As abordagens mais simplistas identificam a Transição Urbana como a passagem de uma sociedade
tradicional (ou feudal) para a sociedade moderna (ou urbana e industrial). De maneira ainda mais
simples, se diz que a Transição Urbana foi a causa principal da Transição Demográfica. Na verdade
as duas Transicões se auto-influenciam e se reforçam, convivendo no mesmo espaço e tempo e só
em pequena parte podem ser entendidas como fazendo parte dos desdobramentos daquilo que o
Marquês de Condorcet chamava de “perfectibilidade humana”. Além disto, é preciso distinguir o
processo de Modernização dos processos de Ocidentalização e de Secularização e entender o
processo que Weber chamava de “desencantamento do mundo”.
A transição demográfica pode acontecer em sociedades predominantemente rurais. A Tailandia é
um caso típico. Mas o exemplo mais significativo é o da China que assistiu a Transição
Demografica antes da Transição Urbana. Segundo dados da ONU a área rural da China absorvia
mais de 2/3 da população chinesa quando se deu a grande queda da fecundidade nos anos 1970,
antes da dacroniana política de filho único, de 1979. Não foi a urbanização que derrubou as taxas de
fecundidade na China. Ao contrário, foi a Transição Demográfica – juntamente com as reformas
econômicas - que possibilitou a Transição Urbana e a diminuição das barreiras à migração ruralurbana (flexibilização do sistema de registro de residência conhecido como “hukou”).
Como mostrou Caldwell, a Transição Demográfica depende da reversão do fluxo intergeracional de
riquezas entre as gerações. Esta reversão é ajudada pela Modernização (urbanização e
industrialização), pela Ocidentalização e pela Secularização. Mas principalmente está relacionada
com as mudanças na estrutura familiar e nas relações entre os gêneros e as gerações. A Transição
Demográfica não é uma consequência deterministica da Transição Urbana.
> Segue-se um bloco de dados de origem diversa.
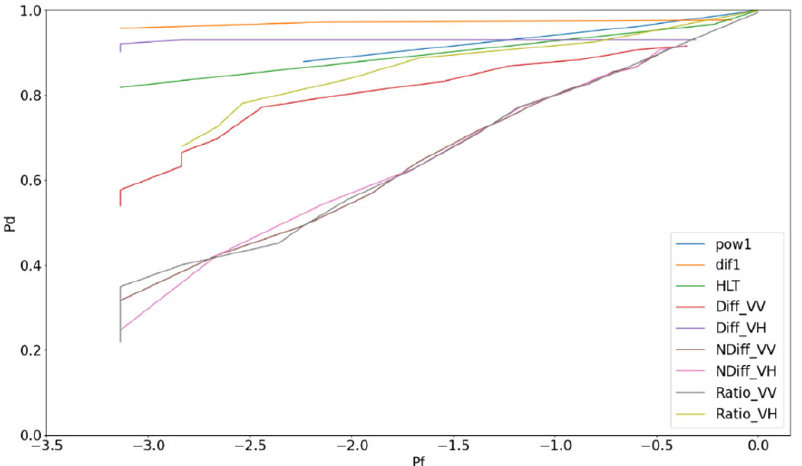
Figure 10. ROC Curve in a Log10 format showing Potpecko Lake Data change detectors: Difference VV & VH (Diff_), Ratio VV & VH (Ratio_), Normalised Difference (NDiff_), Power Difference (Dif1), Power Ratio (Pow1), and Trace (HLT).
Também a continuidade da Transição Demográfica não depende do grau de urbanização do pais. A
Segunda Transição Demográfica acontece em diversos ambientes urbanos e é explicada pela
diversificação dos arranjos familiares. A Terceira Transição Demográfica tem a ver com o processo
de retirada da procriação e o crescimento do percentual de pessoas e casais sem filhos. Embora as
características da Segunda e da Terceira Transição Demográfica sejam comumente mais
encontradas nas áreas urbanas, elas estão presentes também no meio rural. Além disto o rural do
século XXI não é o mesmo dos séculos anteriores. O chamado “novo rural” pode ser um espaço –
que mesmo fora das cidades – é caracterizado por uma sociabilidade que nada difere da
sociabilidade urbana.
Não é impossível se pensar em uma situação em que os países com fecundidade muito abaixo do
nível de reposição e com declínio populacional assistam a uma redução de suas populações e áreas
urbanas (que concentram as menores famílias) e um aumento percentual relativo de suas populações
rurais. Nesta hipótese, teremos as Transições Demográficas influenciando e determinando uma
certa reversão da Transição Urbana.
A transição urbana e as transições demográficas são dois fenômenos espaciais e sociais da maior
importância. São como dois filhos gêmeos da modernidade e que, ao crescerem, ajudaram a
reconfigurar o mundo moderno e, hoje, preparam as bases para a pós-modernidade.